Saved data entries
:::

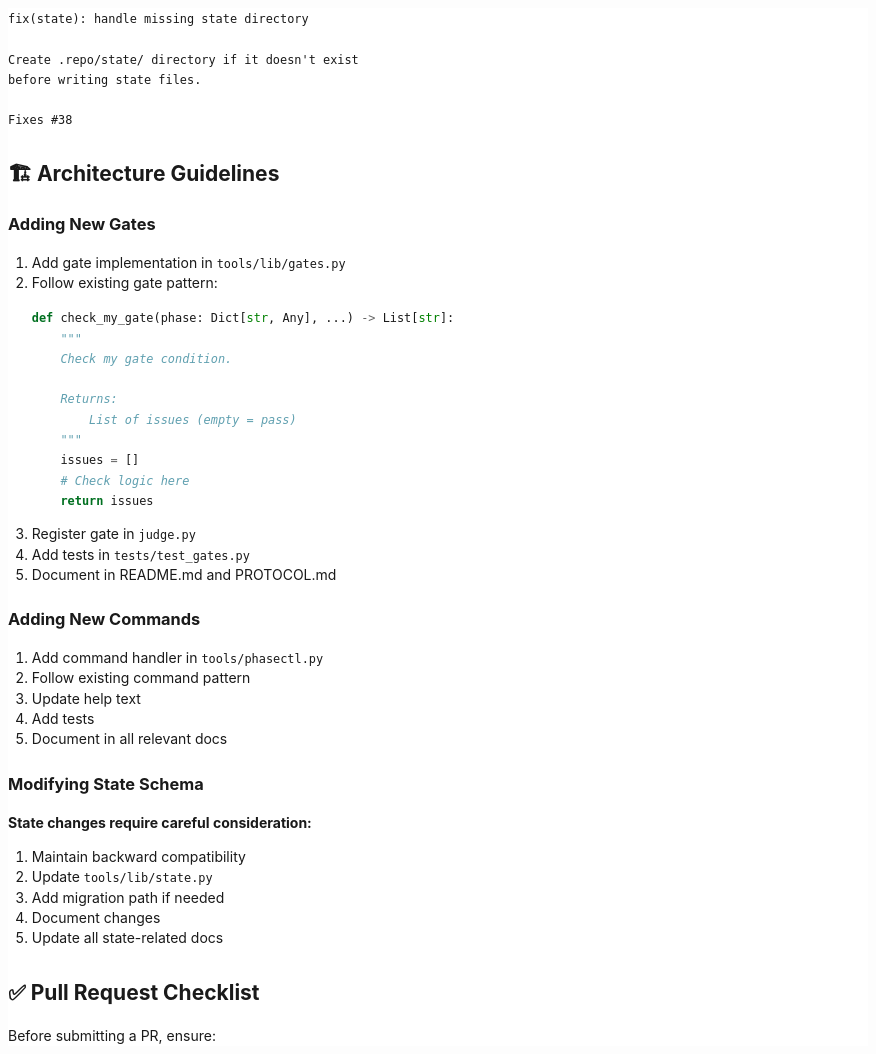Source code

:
 ```
fix(state): handle missing state directory

Create .repo/state/ directory if it doesn't exist
before writing state files.

Fixes #38
```

## 🏗️ Architecture Guidelines

### Adding New Gates

1. Add gate implementation in `tools/lib/gates.py`
2. Follow existing gate pattern:
   ```python
   def check_my_gate(phase: Dict[str, Any], ...) -> List[str]:
       """
       Check my gate condition.
       
       Returns:
           List of issues (empty = pass)
       """
       issues = []
       # Check logic here
       return issues
   ```
3. Register gate in `judge.py`
4. Add tests in `tests/test_gates.py`
5. Document in README.md and PROTOCOL.md

### Adding New Commands

1. Add command handler in `tools/phasectl.py`
2. Follow existing command pattern
3. Update help text
4. Add tests
5. Document in all relevant docs

### Modifying State Schema

**State changes require careful consideration:**

1. Maintain backward compatibility
2. Update `tools/lib/state.py`
3. Add migration path if needed
4. Document changes
5. Update all state-related docs

## ✅ Pull Request Checklist

Before submitting a PR, ensure:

:::

Task prompt
Return the lines above, starting at the one that contains "### Modifying State Schema" and running through the last, exactly as they appear, with no extra lines.

Response area
### Modifying State Schema

**State changes require careful consideration:**

1. Maintain backward compatibility
2. Update `tools/lib/state.py`
3. Add migration path if needed
4. Document changes
5. Update all state-related docs

## ✅ Pull Request Checklist

Before submitting a PR, ensure:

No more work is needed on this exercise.